Within Okuden Reiki II we have the mantras Sei heki 性癖but what does it really stand for? Let’s take a closer look.
Sei 性 nature – inner essence – innate
Heki 癖 disposition – mannerism – habit
A primary dictionary definition of disposition is “a person’s inherent qualities of mind and character.”
We can thus translate sei heki as “natural disposition” or “a person’s natural innate inherent quality of mind and character.”
So when we look at Sei heki, our natural disposition, what is this natural quality of mind?
This natural quality of our mind is emptiness, non-duality.
Mikao Usui pointed out the same with the other Reiki II symbol / mantra hon sha ze sho nen 本者是正念 which can be translated as “my original nature is a right thought”. What is this right thought? Emptiness – nonduality.
Mikao Usui also pointed this out with the Reiki III symbol and mantra dai Kômyô 大光明 – this symbol / mantra stands for our inner great bright light, our essence which is emptiness, nonduality.
And when we take a closer look at the precepts, we see the same thing: emptiness – nonduality. Within the first two precepts, for example, the word no or not, as in anger not and worry not, points towards emptiness.
“In Buddhism, we use the words no or not to show that nothing has its own separate existence, everything is interconnected and produced by interdependent co-origination.” – Dainin Katagiri, Each Moment is the Universe.
Then we have compassion in the precepts. True compassion is a manifestation of emptiness.
“The natural disposition of emptiness arises as great compassion and you enter into unbiased compassionate love.” Khenchen Palden Sherab Rinpoche
Thus again and again we can see what Mikao Usui pointed out to us. And each time he pointed out the same thing: emptiness – nonduality. Why? Because it is our natural inherent quality of mind.
“When ki follows this guideline it becomes straight and proper. When it does not it becomes crooked. Inside humans and objects this guideline or principle is also known as “nature” (sei 性). When nature is activated it is called the great mind/heart, the mind/heart of the Way, or straight mind. Conversely, what turns against nature is called the deluded mind. The point that Takuan is trying to make, of course, is that the mind/heart should try to follow the guideline, that is, the Way. This is how everything becomes peaceful.”

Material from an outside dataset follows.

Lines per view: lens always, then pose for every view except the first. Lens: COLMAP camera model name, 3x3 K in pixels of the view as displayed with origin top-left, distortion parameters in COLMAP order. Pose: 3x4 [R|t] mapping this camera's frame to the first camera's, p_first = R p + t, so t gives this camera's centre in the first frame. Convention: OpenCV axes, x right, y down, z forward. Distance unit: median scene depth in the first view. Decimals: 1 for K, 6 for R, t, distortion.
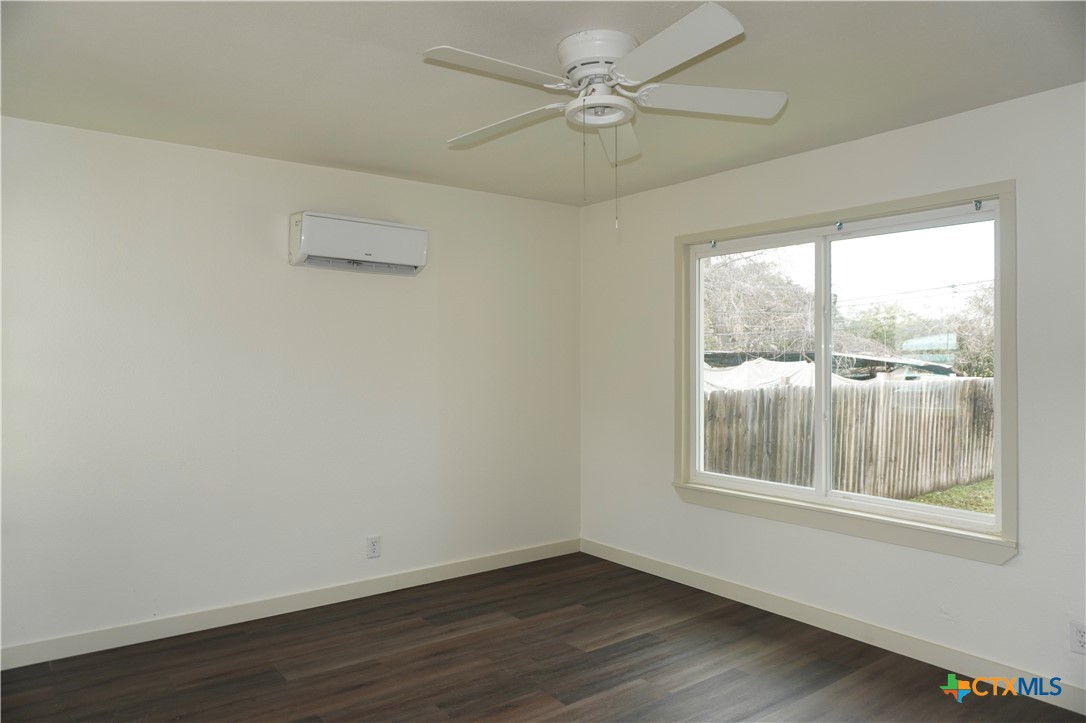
lens RADIAL K [[731.8, 0, 546.3], [0, 731.8, 361.1], [0, 0, 1]] dist [-0.053456, 0.023432]
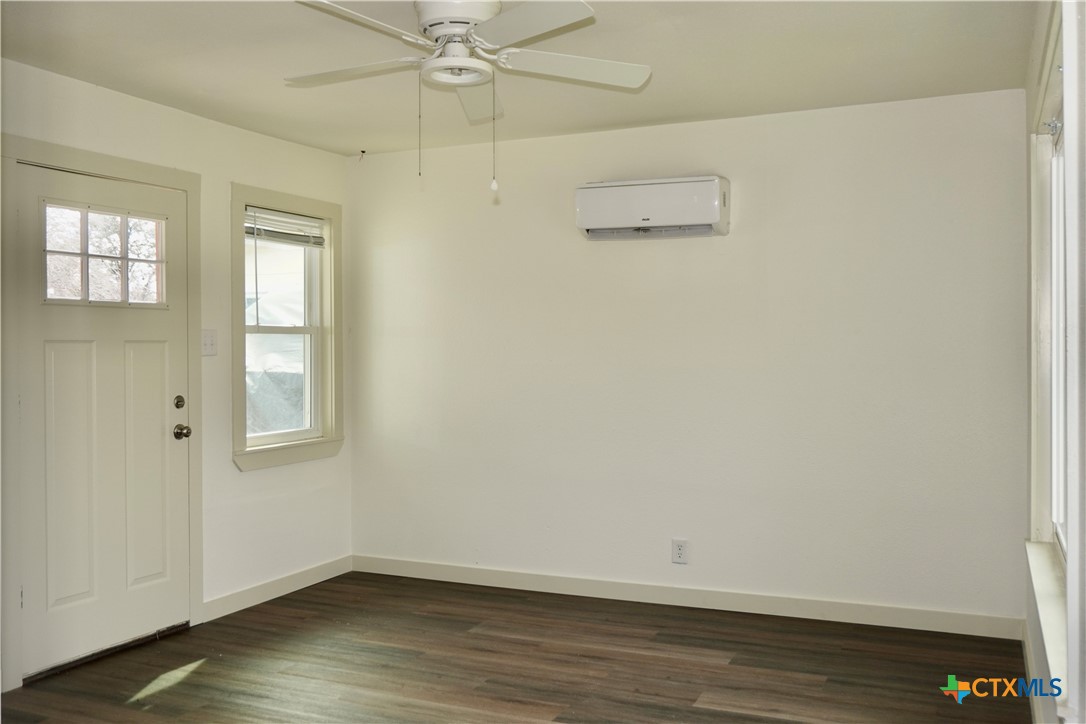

– Juhn Y. Ahn – Worms, Germs, and Technologies of the Self – Religion, Sword Fighting, and Medicine in Early Modern Japan
As you can see in the above quote by Juhn Y. Ahn, Zen Master Takuan Sōhō (1573 – 1645) also pointed to our nature sei 性 and that it is inside of us, our inner guideline or principle.
But that is not so easy to really discover and this is why Mikao Usui placed some very specific meditation practices within his system, so that through these practices we can lay bare our natural disposition. But if we do not practice Mikao Usui’s teachings and practices in the right way then it will be very hard to lay bare our natural state of mind, emptiness – nonduality.
For example, we might have all the right ingredients of a cake but if we do not mix them together in the right way we do not get the desired cake. We have to put the ingredients together in a very specific way else the result will not be what we want. If we do not put our cake together in the right way, it might even become non edible!
This is the same within Mikao Usui’s teachings. We have to practice these teachings the right way else we might never rediscover our natural disposition, sei heki, emptiness – nonduality.
A very well known Japanese Zen master states: “Sei heki is not about explanation, all understanding needs to be let go of, and there you find zen.”
Thus it is only through sitting on our butt – practicing diligently, as one version of the precepts says – that we can have the direct experience of our natural disposition, our essence, sei heki. And ultimately it is how we can explain and find within ourselves the unexplainable: emptiness – nonduality.